Abstract:Deep neural networks (DNNs), while accurate, are expensive to train. Many practitioners, therefore, outsource the training process to third parties or use pre-trained DNNs. This practice makes DNNs vulnerable to $backdoor$ $attacks$: the third party who trains the model may act maliciously to inject hidden behaviors into the otherwise accurate model. Until now, the mechanism to inject backdoors has been limited to $poisoning$. We argue that such a supply-chain attacker has more attack techniques available. To study this hypothesis, we introduce a handcrafted attack that directly manipulates the parameters of a pre-trained model to inject backdoors. Our handcrafted attacker has more degrees of freedom in manipulating model parameters than poisoning.

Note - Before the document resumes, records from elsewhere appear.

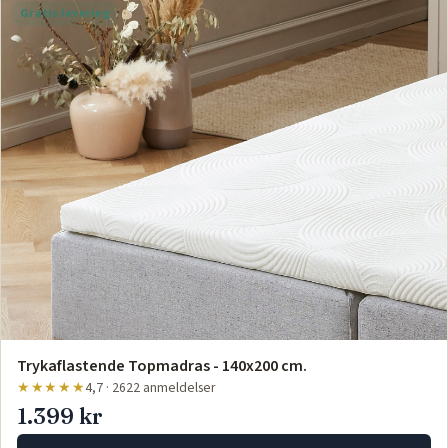
Gratis levering
Trykaflastende Topmadras - 140x200 cm.
★★★★★
4,7 · 2622 anmeldelser
1.399 kr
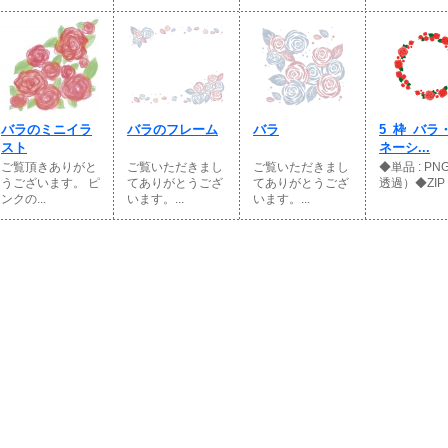
バラのミニイラ
バラのフレーム
バラ
5_枠_バラ
スト
ネーシ...
ご覧頂きありがと
ご覧いただきまし
ご覧いただきまし
◆単品 : PN
うございます。 ピ
てありがとうござ
てありがとうござ
透過）◆ZIP .
ンクの...
います。...
います。...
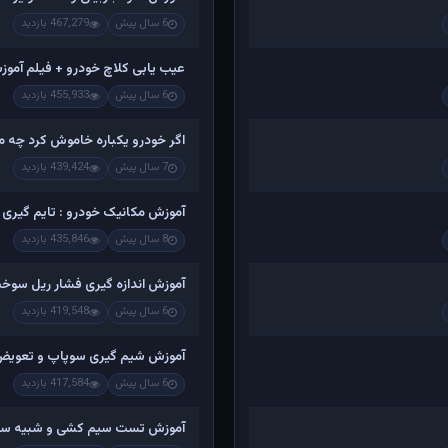
6 سال پیش
467,279 بازدید
عیب یابی کلاچ خودرو + فیلم آمو
6 سال پیش
455,933 بازدید
اگر خودرو یکباره خاموش کرد چه موا
7 سال پیش
439,424 بازدید
آموزش مکانیک خودرو : تایم گیری 
8 سال پیش
435,846 بازدید
آموزش اندازه گیری فشار ریل سوخ
6 سال پیش
419,548 بازدید
آموزش شیم گیری سوپاپ و تعویض
6 سال پیش
417,584 بازدید
آموزش تست سیم کشی و شبیه سا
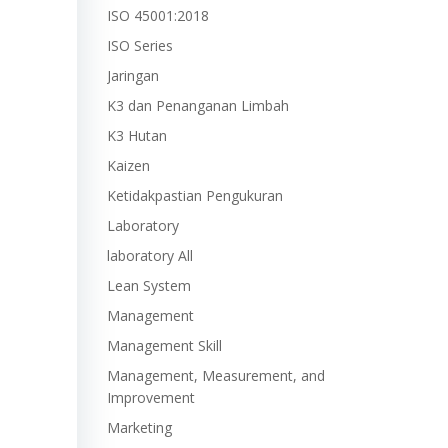
ISO 45001:2018
ISO Series
Jaringan
K3 dan Penanganan Limbah
K3 Hutan
Kaizen
Ketidakpastian Pengukuran
Laboratory
laboratory All
Lean System
Management
Management Skill
Management, Measurement, and
Improvement
Marketing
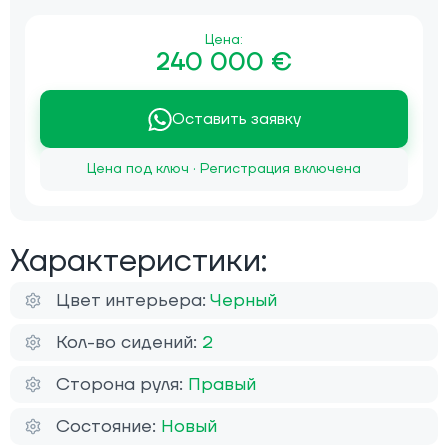
Цена:
240 000 €
Оставить заявку
Цена под ключ · Регистрация включена
Характеристики:
Цвет интерьера:
Черный
Кол-во сидений:
2
Сторона руля:
Правый
Состояние:
Новый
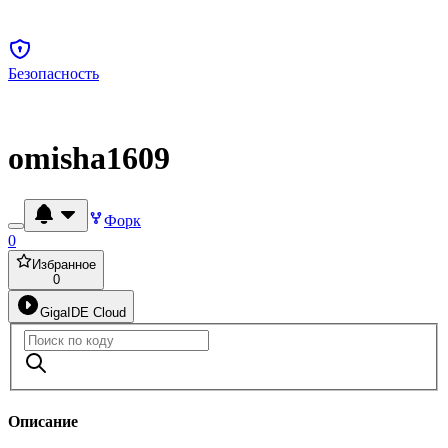
Безопасность
omisha1609
Форк
0
Избранное
0
GigaIDE Cloud
Описание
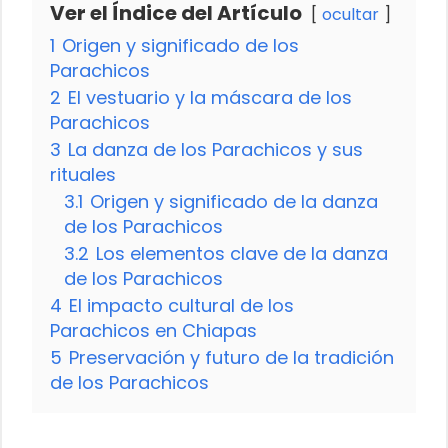
Ver el Índice del Artículo
ocultar
1
Origen y significado de los
Parachicos
2
El vestuario y la máscara de los
Parachicos
3
La danza de los Parachicos y sus
rituales
3.1
Origen y significado de la danza
de los Parachicos
3.2
Los elementos clave de la danza
de los Parachicos
4
El impacto cultural de los
Parachicos en Chiapas
5
Preservación y futuro de la tradición
de los Parachicos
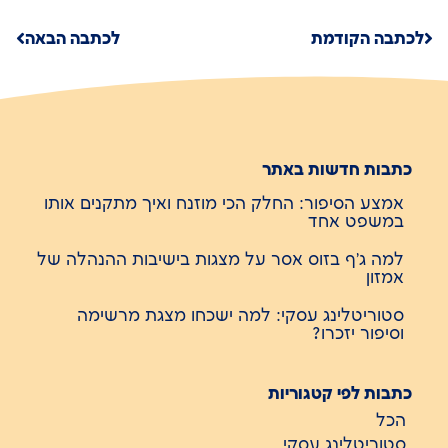
לכתבה הקודמת
לכתבה הבאה
כתבות חדשות באתר
אמצע הסיפור: החלק הכי מוזנח ואיך מתקנים אותו
במשפט אחד
למה ג'ף בזוס אסר על מצגות בישיבות ההנהלה של
אמזון
סטוריטלינג עסקי: למה ישכחו מצגת מרשימה
וסיפור יזכרו?
כתבות לפי קטגוריות
הכל
סטוריטלינג עסקי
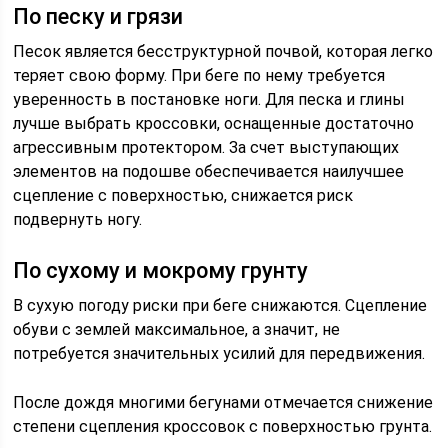
По песку и грязи
Песок является бесструктурной почвой, которая легко
теряет свою форму. При беге по нему требуется
уверенность в постановке ноги. Для песка и глины
лучше выбрать кроссовки, оснащенные достаточно
агрессивным протектором. За счет выступающих
элементов на подошве обеспечивается наилучшее
сцепление с поверхностью, снижается риск
подвернуть ногу.
По сухому и мокрому грунту
В сухую погоду риски при беге снижаются. Сцепление
обуви с землей максимальное, а значит, не
потребуется значительных усилий для передвижения.
После дождя многими бегунами отмечается снижение
степени сцепления кроссовок с поверхностью грунта.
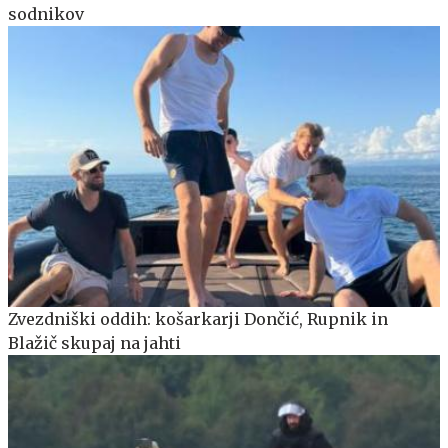
sodnikov
Zvezdniški oddih: košarkarji Dončić, Rupnik in
Blažič skupaj na jahti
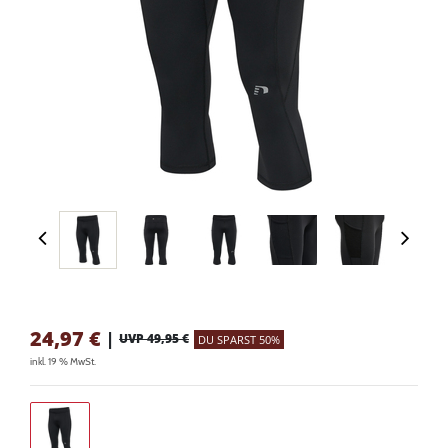
24,97
€
|
UVP 49,95 €
DU SPARST 50%
inkl. 19 % MwSt.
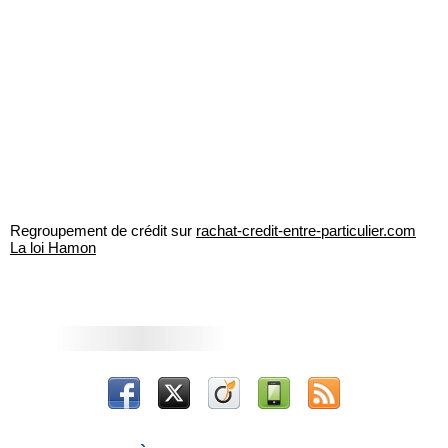
Regroupement de crédit sur
rachat-credit-entre-particulier.com
La loi Hamon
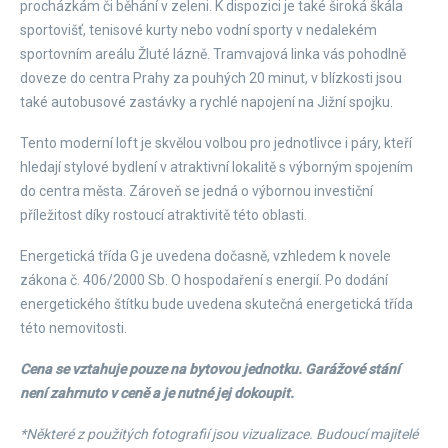
procházkám či běhání v zeleni. K dispozici je také široká škála
sportovišť, tenisové kurty nebo vodní sporty v nedalekém
sportovním areálu Žluté lázně. Tramvajová linka vás pohodlně
doveze do centra Prahy za pouhých 20 minut, v blízkosti jsou
také autobusové zastávky a rychlé napojení na Jižní spojku.
Tento moderní loft je skvělou volbou pro jednotlivce i páry, kteří
hledají stylové bydlení v atraktivní lokalitě s výborným spojením
do centra města. Zároveň se jedná o výbornou investiční
příležitost díky rostoucí atraktivitě této oblasti.
Energetická třída G je uvedena dočasně, vzhledem k novele
zákona č. 406/2000 Sb. O hospodaření s energií. Po dodání
energetického štítku bude uvedena skutečná energetická třída
této nemovitosti.
Cena se vztahuje pouze na bytovou jednotku. Garážové stání
není zahrnuto v ceně a je nutné jej dokoupit.
*Některé z použitých fotografií jsou vizualizace. Budoucí majitelé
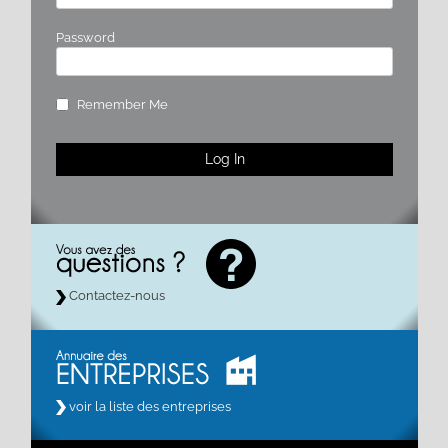
Password
Remember Me
Contactez-nous
voir la liste des entreprises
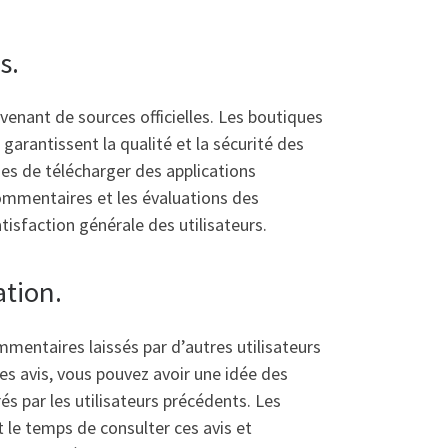
s.
ovenant de sources officielles. Les boutiques
garantissent la qualité et la sécurité des
ues de télécharger des applications
ommentaires et les évaluations des
atisfaction générale des utilisateurs.
ation.
ommentaires laissés par d’autres utilisateurs
les avis, vous pouvez avoir une idée des
és par les utilisateurs précédents. Les
 le temps de consulter ces avis et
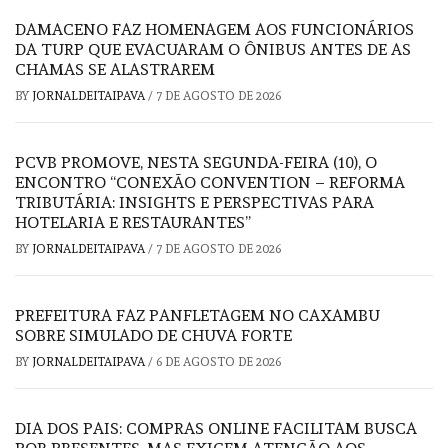
DAMACENO FAZ HOMENAGEM AOS FUNCIONÁRIOS
DA TURP QUE EVACUARAM O ÔNIBUS ANTES DE AS
CHAMAS SE ALASTRAREM
BY
JORNALDEITAIPAVA
/
7 DE AGOSTO DE 2026
PCVB PROMOVE, NESTA SEGUNDA-FEIRA (10), O
ENCONTRO “CONEXÃO CONVENTION – REFORMA
TRIBUTÁRIA: INSIGHTS E PERSPECTIVAS PARA
HOTELARIA E RESTAURANTES”
BY
JORNALDEITAIPAVA
/
7 DE AGOSTO DE 2026
PREFEITURA FAZ PANFLETAGEM NO CAXAMBU
SOBRE SIMULADO DE CHUVA FORTE
BY
JORNALDEITAIPAVA
/
6 DE AGOSTO DE 2026
DIA DOS PAIS: COMPRAS ONLINE FACILITAM BUSCA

This makes it difficult for a defender to identify or remove the manipulations with straightforward methods, such as statistical analysis, adding random noises to model parameters, or clipping their values within a certain range. Further, our attacker can combine the handcrafting process with additional techniques, $e.g.$, jointly optimizing a trigger pattern, to inject backdoors into complex networks effectively$-$the meet-in-the-middle attack. In evaluations, our handcrafted backdoors remain effective across four datasets and four network architectures with a success rate above 96%. Our backdoored models are resilient to both parameter-level backdoor removal techniques and can evade existing defenses by slightly changing the backdoor attack configurations. Moreover, we demonstrate the feasibility of suppressing unwanted behaviors otherwise caused by poisoning. Our results suggest that further research is needed for understanding the complete space of supply-chain backdoor attacks.